Containers being loaded on to a ship in Qingdao, northeast China’s Shandong province. A global rush for raw materials means Chinese factories are facing the fastest rise in input prices in almost 26 years. Image Credit: AFP

Washington: Business is booming for Zhejiang Zhendong Leisure Products, which churns out about 1 million folding chairs a year from its factory in eastern China, many of which end up on American porches and gardens across Europe.

A spike in demand since the pandemic has led to a backlog of orders lasting until next April and has given the company enough confidence to raise prices by 10 per cent. Rather than hurting demand, “buyers are placing more orders now for fear that prices might rise further in the future,” overseas sales manager Sonia Lu explained from her booth at the Canton Trade Fair in the southern city of Guangzhou.

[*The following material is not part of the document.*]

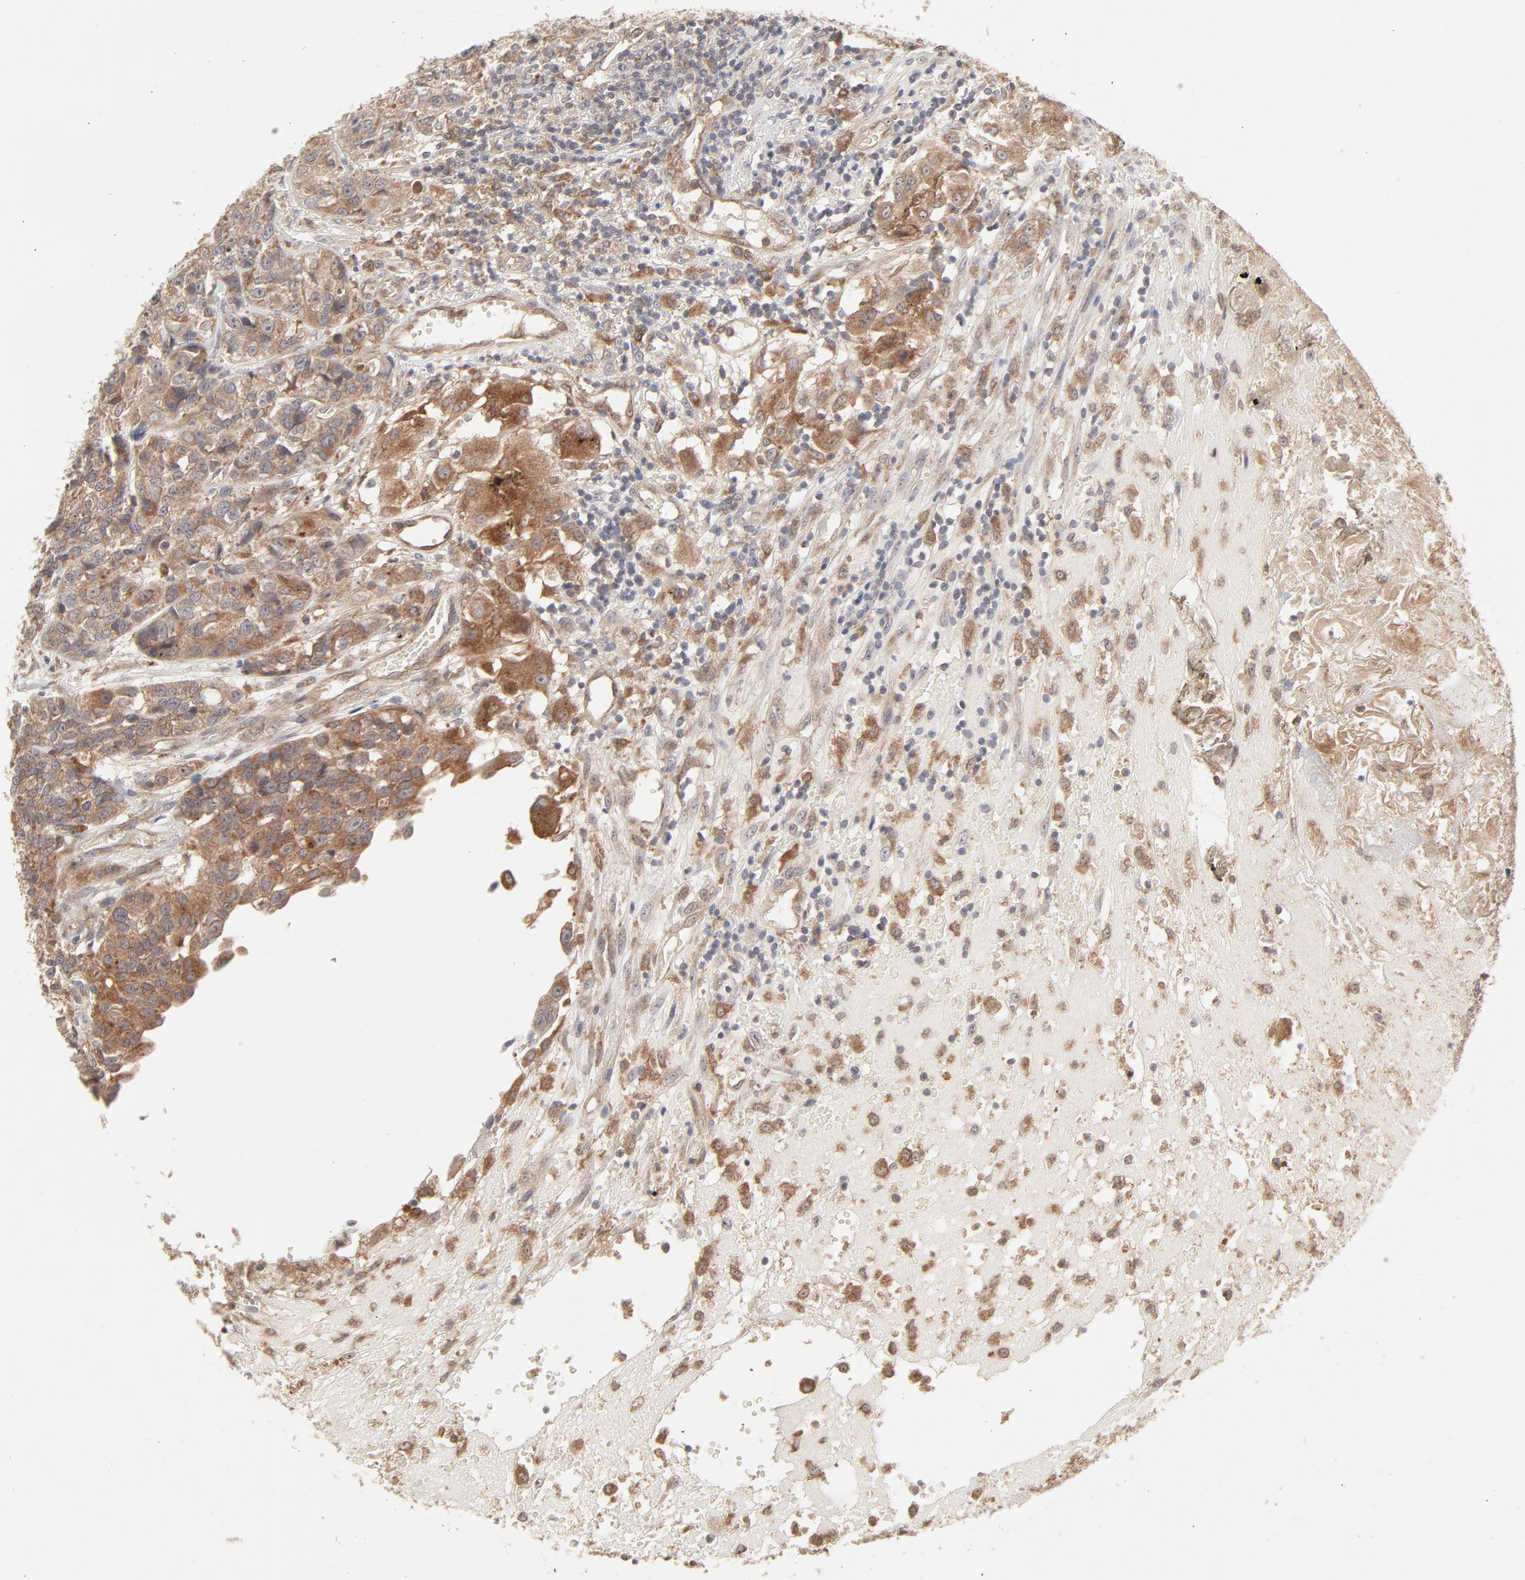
{"staining": {"intensity": "moderate", "quantity": ">75%", "location": "cytoplasmic/membranous"}, "tissue": "urothelial cancer", "cell_type": "Tumor cells", "image_type": "cancer", "snomed": [{"axis": "morphology", "description": "Urothelial carcinoma, High grade"}, {"axis": "topography", "description": "Urinary bladder"}], "caption": "A micrograph of urothelial carcinoma (high-grade) stained for a protein displays moderate cytoplasmic/membranous brown staining in tumor cells. The staining is performed using DAB brown chromogen to label protein expression. The nuclei are counter-stained blue using hematoxylin.", "gene": "RAB5C", "patient": {"sex": "female", "age": 81}}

Those who want a parasol next to their outdoor recliner face an even steeper increase. Shaoxing Gaobu Tourism Products Co. Ltd., which makes beach and garden beach umbrellas sold through retailers like Walmart Inc. and Carrefour SA, has raised prices about 20 per cent and isn’t worried about losing orders either.

“Whichever sellers our customers go to, the reality they’ll have to face is the same: price increases,” said sales person Lyric Lian.

That was the consistent refrain from exporters at the world’s biggest trade fair, where China’s strict quarantine rules restricted foreign buyers to only a handful last week compared with the thousands during pre-pandemic days.

Price anxiety

The message about higher prices will add to rising anxiety that a spike in global inflation won’t be as “transitory” as assumed by policy makers such as Federal Reserve Chair Jerome Powell.

Price hikes by exporters come on top of record shipping costs - mostly paid by importers rather than manufacturers - which are almost 300 per cent higher than a year ago, according to maritime advisory and research firm Drewry.

For years, China’s factories have acted as a brake on global inflation as they cut costs to keep foreign customers amid sluggish demand and competition from up-and-coming manufacturing rivals like Vietnam. But China’s export boom since the pandemic has changed all that, giving manufacturers confidence to ask foreign customers for more.

And with global demand recovering after the pandemic, the higher prices aren’t putting customers off: Chinese exports are forecast to rise 21 per cent this year, the biggest jump in over a decade.

Rising input costs

But there’s also a chance that price rises could become steeper. A global rush for raw materials means Chinese factories are facing the fastest rise in input prices in almost 26 years, and Beijing has said factories could face a 20 per cent hike in their electricity costs due to a power crunch.

Chen Zijian, a sales manager at Guangzhou GL Supply Chain Co. Ltd., which makes garden products such as watering cans for export to the U.S. and western Europe, said he has hiked prices by 10% this year, and he could go further.

“The electricity price is rising so we are raising our prices too,” Chen said.

A company’s size is the decisive factor in whether it can absorb price rises, according to Stanley Chao, founder of All In Consulting, which works with U.S. companies sourcing from China. Some Chinese companies in sectors like electronics, toys and textiles are hiking prices between 20 per cent -3 0 per cent in year-on-year terms, he said.

“Smaller factories that operate small profit margins are passing the costs to their customers,” he said. “The larger suppliers, that operate on higher margins and higher efficiencies, are able to hold the line.”

Most Chinese manufacturers can absorb higher costs without making losses, according to official data that shows the typical margin for manufacturers in August was 6.6 per cent, better than their pre-pandemic margin of 5.5 per cent.